Review: Kasparov vs. Karpov 1988-2009
Ah, they were good back then, weren't they? Reading Kasparov on Modern Chess: Kasparov vs. Karpov 1988-2009 during the final days of the FIDE Presidential campaign made me want to say to the two K's: cheer up guys, who cares about politics when you've got such a track record in chess?
The fourth volume of the monumental Everyman Chess series Kasparov on Modern Chess, dealing with all the games they played against each other after the 1987 match in Sevilla, is arguably the most interesting one from a purely chess-oriented perspective: Kasparov was probably at his peak between 1988 and 1996 and it especially shows in his games with Karpov, who didn't do too badly himself in this period. And they really brought out the best in each other. Remember this from their 1990 New York/Lyon World Championship match?
New York m (4) 1990
23.Re6! Qxb4! 24.Rb3!
Or what about...
New York m (11) 1990
13...Rxe3!? 14.Qxe3 Qf8!
Or, of course:
Lyon m (20) 1990
26.Nxh6! c3 27.Nf5!
OK, this match was so memorable that nobody following it could ever forget these brilliant games. But there's so much more in this book that I can't resist refreshing your memory just a little bit more, touching upon various aspects of Kasparov vs. Karpov: 1988-2009 as we go along.
17.Rh5! This outwardly quiet, infiltrating move maintains the tension. The white pieces have as though just woken up, full of attacking energy, and they now turn to the creation of constant threats. Spassky once informed me of the 'Bondarevsky rule': if for ten successive moves you attack the opponent's pieces, on the eleventh he will definitely leave something en prise. (...) After 17.Rh5 the ex-champion stopped to think, and the contented expression on his face changed to one of anxiety. The threat is 18.Nxf7 Qxf7 19.Rxc5 (or if 17...Bd6, then 18.Nxf7 Qxf7 19.Rxd6). Karpov was faced with a serious psychological problem: should he or shouldn't he weaken his position? And he decided to avoid moves which could create long-term weaknesses - in the hope that White's initiative would evaporate and then Black's two bishops and good pawn formation would begin to tell.
This fragment shows that Kasparov, in his book, hasn't yet adopted the forgiving tone towards his eternal opponent that he used during last month's FIDE elections. The book is full of little comments (or should we say: sneers) on Karpov's behaviour, noting his vainness, his opportunism, his privileges. This is the Kasparov that we all love to hate: jealous, proud, egocentric.

_WHAT TO WORK ON:_
a – In the chess book review, which volume of the Kasparov on Modern Chess series is under discussion?
b – Carry on the chess book review past its final paragraph.

_Images with keypoint coordinates:_

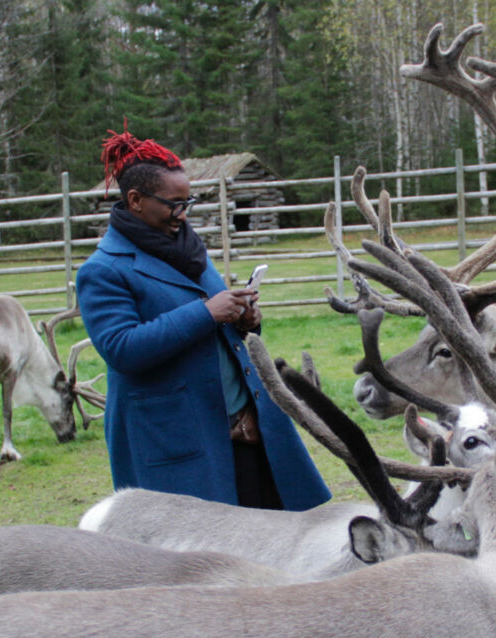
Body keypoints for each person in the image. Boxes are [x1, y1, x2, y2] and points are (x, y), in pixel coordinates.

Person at [76, 125, 331, 511]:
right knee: (198, 555)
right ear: (136, 200)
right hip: (178, 437)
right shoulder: (103, 270)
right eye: (173, 204)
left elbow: (214, 325)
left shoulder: (188, 248)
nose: (183, 213)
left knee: (268, 534)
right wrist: (207, 312)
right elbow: (122, 349)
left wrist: (244, 321)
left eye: (188, 202)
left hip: (244, 425)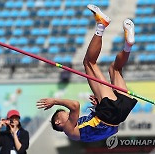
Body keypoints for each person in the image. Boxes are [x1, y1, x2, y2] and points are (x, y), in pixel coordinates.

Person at [36, 4, 137, 142]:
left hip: (118, 114)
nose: (69, 114)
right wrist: (55, 101)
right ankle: (101, 25)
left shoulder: (78, 131)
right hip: (109, 115)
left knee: (115, 69)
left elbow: (100, 129)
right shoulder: (68, 130)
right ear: (58, 122)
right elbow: (75, 105)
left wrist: (98, 107)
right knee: (89, 63)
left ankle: (128, 45)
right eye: (63, 114)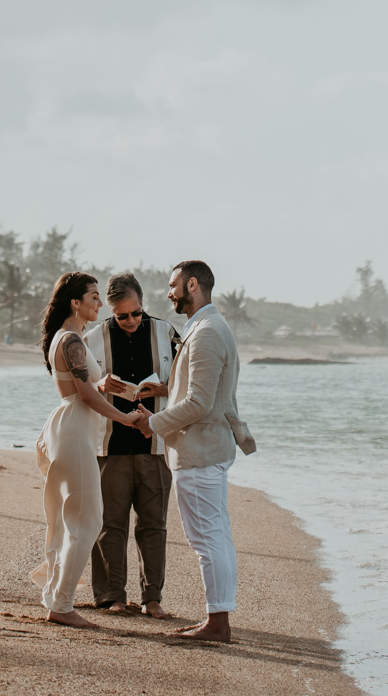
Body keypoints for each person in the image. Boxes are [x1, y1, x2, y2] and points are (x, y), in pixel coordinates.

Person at [134, 259, 256, 644]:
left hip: (200, 450)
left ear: (191, 285)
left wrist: (151, 424)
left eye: (172, 286)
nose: (168, 293)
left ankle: (217, 623)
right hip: (207, 448)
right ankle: (218, 618)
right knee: (216, 536)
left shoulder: (205, 332)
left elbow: (201, 404)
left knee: (207, 540)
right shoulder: (208, 327)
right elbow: (205, 392)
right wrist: (165, 390)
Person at [36, 272, 146, 629]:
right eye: (95, 296)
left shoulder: (69, 338)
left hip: (74, 428)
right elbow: (85, 395)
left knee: (76, 519)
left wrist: (103, 385)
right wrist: (127, 419)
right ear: (76, 303)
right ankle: (62, 604)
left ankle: (57, 597)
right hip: (73, 430)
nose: (101, 303)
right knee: (88, 521)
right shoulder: (71, 340)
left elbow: (85, 386)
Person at [84, 272, 181, 618]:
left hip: (155, 445)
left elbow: (189, 384)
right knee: (110, 524)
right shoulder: (92, 338)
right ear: (110, 310)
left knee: (153, 525)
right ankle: (112, 596)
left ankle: (152, 598)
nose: (130, 321)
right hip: (108, 446)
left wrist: (164, 390)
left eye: (136, 313)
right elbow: (77, 390)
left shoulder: (167, 333)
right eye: (121, 315)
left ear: (143, 305)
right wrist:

_ANSWERS TO EACH TASK:_
a – The fourth volume, Kasparov vs. Karpov 1988-2009.

b –
But there's also a different Kasparov in the book - and in the above fragment - and I prefer to focus on him in this review instead. It's the Kasparov who analyses his opponent in an objective and actually very interesting way - in a way that often seems quite plausible to me. It is this aspect that his series will, I think, be remembered for mostly. Here, for instance, is how he characterizes Karpov during their 1990 match:
Apparently an analysis of our previous matches had led him to conclude that he would do better not to avoid sharp play, and to join battle as though on my territory. (...) He was also driven by a purely practical motive: being an experienced competitor, Karpov took risks, as in a casino, in the hope that in the great complications I would somehow overstep the mark and fortune would smile on him.
Here's another very insightful analysis of his opponent's style:
After studying these games by Karpov, I hit on a new idea for White with a double fianchetto, noticing that in this case Black's light squared bishop is severely restricted. I also took into account the peculiarities of my opponent's style. Karpov doesn't like to create pawn weaknesses in his position, but here, in order to free himself, he would have to undermine my e5-pawn - and after ...f7-f6 his pawn chain would be broken up, while after ...d7-d6 he would have problems with his a7-pawn and the doubled c-pawns.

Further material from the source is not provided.